5.7:См. J. Burnet. Greek Philosophy, Vol. I, p. 117. Доктрина Протагора, о которой говорится в этом абзаце, излагается на страницах платоновского «Протагора» (322 а и след.). См. также «Теэтет», в частности 172 b (и прим. 27 к настоящей главе). Различие между учениями Платона и Протагора можно кратко выразить следующим образом: Учение Платона. Мир обладает «естественным» имманентным порядком справедливости, являющимся первообразом сотворённой природы. Поэтому благо содержится в прошлом, а изобретение новых норм пагубно. Учение Протагора. Человек в этом мире является моральным существом.
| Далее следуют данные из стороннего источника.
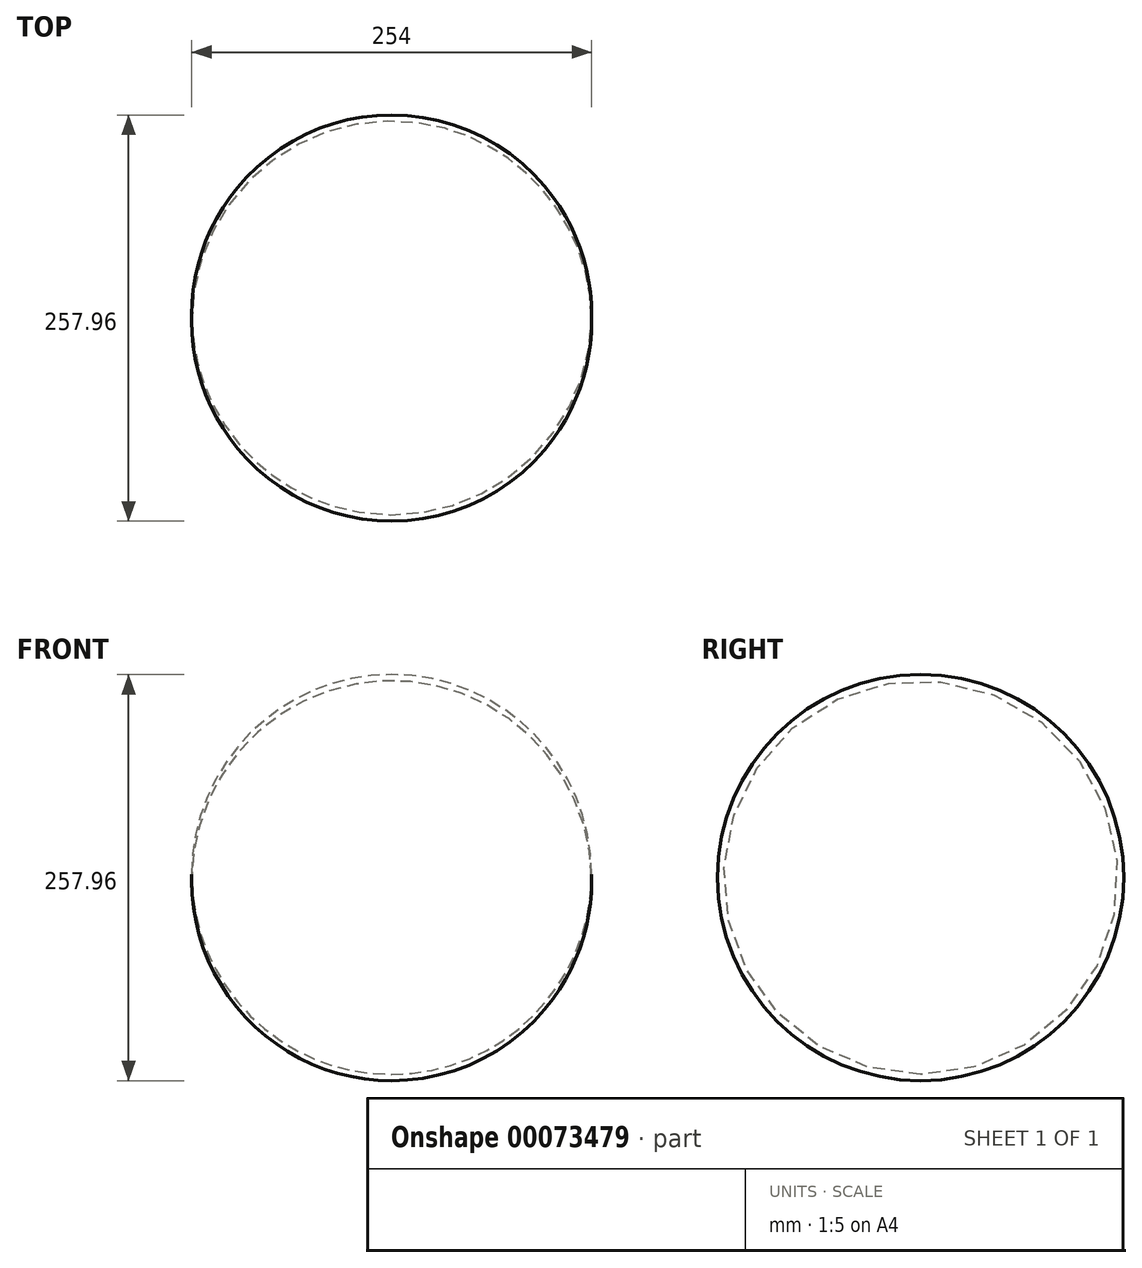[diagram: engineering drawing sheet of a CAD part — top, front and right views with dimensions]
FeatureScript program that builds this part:
annotation { "Feature Type Name" : "Feature", "Feature Type Description" : "" }
export const myFeature = defineFeature(function(context is Context, id is Id, definition is map)
    precondition{}
    {
        {
            var Q0;
            Q0=qCreatedBy(makeId("Front.planeOp"),FACE);
            var sketch = newSketch(context, id + "F0", { "sketchPlane" : qUnion([Q0])});
            skArc(sketch, "E0", {"start": v(120.85, 0) * mm, "mid": v(-6.13, 128.98) * mm, "end": v(-133.11, 0) * mm});
            skLineSegment(sketch, "E1", {"start": v(-133.11, 0) * mm, "end": v(120.85, 0) * mm});
            skSolve(sketch);
        }
        {
            var Q0;
            Q0=makeQuery(id+"F0.imprint","IMPRINT",FACE,{"disambiguationData":[TD([[makeQuery(id+"F0.imprint","IMPRINT",EDGE,{"derivedFrom":sQuery(id+"F0.wireOp",EDGE,"E0")}),1.0]])]});
            var Q1;
            Q1=sQuery(id+"F0.wireOp",EDGE,"E1");
            revolve(context, id + "F1", {"entities" : qUnion([Q0]), "axis" : qUnion([Q1]), "revolveType" : RevolveType.FULL});
        }
    });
К природе же моральные оценки не применимы. Поэтому человек способен улучшать этот мир. — Весьма вероятно, что на Протагора оказал влияние Ксенофан, который был одним из первых философов, высказавших идею открытого общества и критиковавших исторический пессимизм Гесиода (см. D 5.18; Л., 172):
5.8:Сократовская убеждённость в автономии этики, тесно связанная с его нежеланием принимать всерьёз натурфилософские проблемы, хорошо просматривается в его учении о самодостаточности «добродетельного» человека. Насколько эта теория противоречит платоновским взглядам на человека, мы убедимся позднее; см., в частности, прим. 25 к настоящей главе, прим. 36 к гл. 6 и соответствующий текст. (См. также прим. 56 к гл. 10.) 5.9:Невозможно создать институты, которые работали бы независимо от того, какие люди их обслуживают. Эта проблема обсуждается в гл. 7 (текст к прим. 7–8, 22–23) и особенно в главе 9. 5.10:Платоновская оценка натурализма Пиндара содержится в «Горгии», 484 b, 488 b; и в «Законах», 690 b (этот фрагмент цитируется далее в настоящей главе, см. прим. 28), 714 е–715 а, 890 а-b. (См. также примечание Адама к «Государству», 359 с 20.) 5.11:Антифонт использует термин, который при обсуждении учений Платона и Парменида я перевел сочетанием «обманчивое мнение» и которое он противопоставляет «истине» (см. прим. 15 к гл. 3). См. также перевод Э. Баркера (Е. Barker. Greek Political Theory, Vol. I: Plato and his Predecessors, 1918, p. 83). 5.12:См. Антифонт. Истина. См. также Barker, op. cit., pp. 5.13:Слова Гиппия взяты из платоновского «Протагора», 337 е. Следующие четыре цитаты приводятся по: 1) Еврипид. Ион, 854 и след.; 2) Еврипид. Финикиянки, 538; см. также книги Т. Гомперца (Th. Gomperz. Greek Thinkers, Germ, ed., Vol. I, p. 325) и Э. Баркера (op. cit., p. 75); 3) Слова Алкидама в «Риторике» Аристотеля, I, 13, 1373b 18; 4) Слова Ликофрона в Aristotle. Fragmenta (ed. by V. Rose, 1886), p. 91 (см. также: Псевдо-Плутарх. О доблести, 18.2). Об афинском движении против рабства см. текст к прим. 18 к гл. 4 и прим. 29 к гл. 4, а также прим. 18 к гл. 10 и «Дополнение III (Ответ на критику)» в конце тома 1, с. 408 и след.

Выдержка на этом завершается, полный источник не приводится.